When people could become trees
and trees too could become people
sometimes either too might just become
an owl or a raven a deer a boar or rabbit
with toads and lizards good for hiding in
but especially rocks for such

They are the quietest listeners you know
and have the longest memories
for it is told that even after
these solid beings dissolve into living soil
they yet bear witness
to whether and how their human brothers and sisters
honor them with respect and love
or treat them like some inanimate dirt

So be wise my friend and remember
to look again
at that tree or neighbor of yours
or even the soil underfoot
to see if they really are
who they might pretend to be
for just perhaps
you might wish to make some offerings too
and maybe you also shall be privileged to witness
a man dressing up like a tree
or a deer dressed up as a woman

“The entire universe can be seen in a flower,”
Thich Nhat Hanh, Love Letter to the Earth

“In the very earliest times, when both people and animals lived on earth, a person could become an animal if he wanted to and an animal could become a human being.  Sometimes they were people and sometimes animals and there was no difference.  All spoke the same language.  That was the time when words were like magic.”
Magic Words, translated from the Netsilik Eskimo

I offer Tich Nhat Hanh’s quote here with the intention of suggesting that the capacity of perceiving ourselves, each other and indeed the entirety of the world through such a lens of mystery and enchantment, of ‘interbeing’, to use his phrase, is yet available to us here and now.

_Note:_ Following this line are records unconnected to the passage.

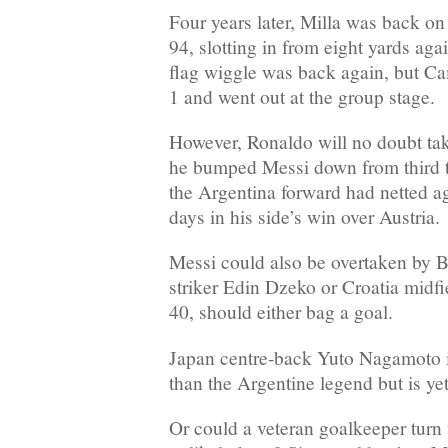
Four years later, Milla was back o
94, slotting in from eight yards aga
flag wiggle was back again, but C
1 and went out at the group stage.
However, Ronaldo will no doubt tak
he bumped Messi down from third to 
the Argentina forward had netted a
days in his side’s win over Austria.
Messi could also be overtaken by 
striker Edin Dzeko or Croatia midf
40, should either bag a goal.
Japan centre-back Yuto Nagamoto i
than the Argentine legend but is y
Or could a veteran goalkeeper turn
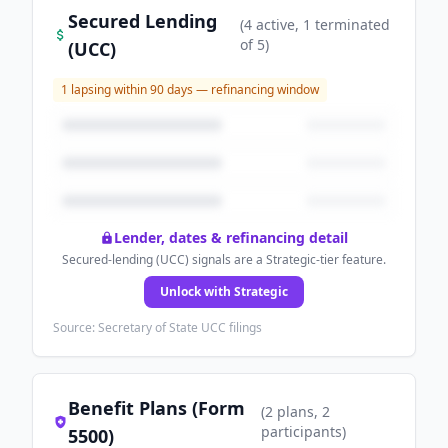
Secured Lending
(
4
active
, 1 terminated
of
5
)
(UCC)
1
lapsing within 90 days — refinancing window
Lender, dates & refinancing detail
Secured-lending (UCC) signals are a Strategic-tier feature.
Unlock with Strategic
Source: Secretary of State UCC filings
Benefit Plans (Form
(
2
plans
, 2
participants
)
5500)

I also offer a bow of acknowledgement here to Danish explorer Knud Rasmussen; he wrote down the original words to the song/poem that became known as “Magic Words”, as he heard them from a Netsilik Eskimo woman, Nalungiaq. The modern version of the poem, quoted above, as I understand it, was translated by the poet Edward Field and appears in Jerome Rothenberg’s collection of traditional Native American poetry, Shaking the Pumpkin.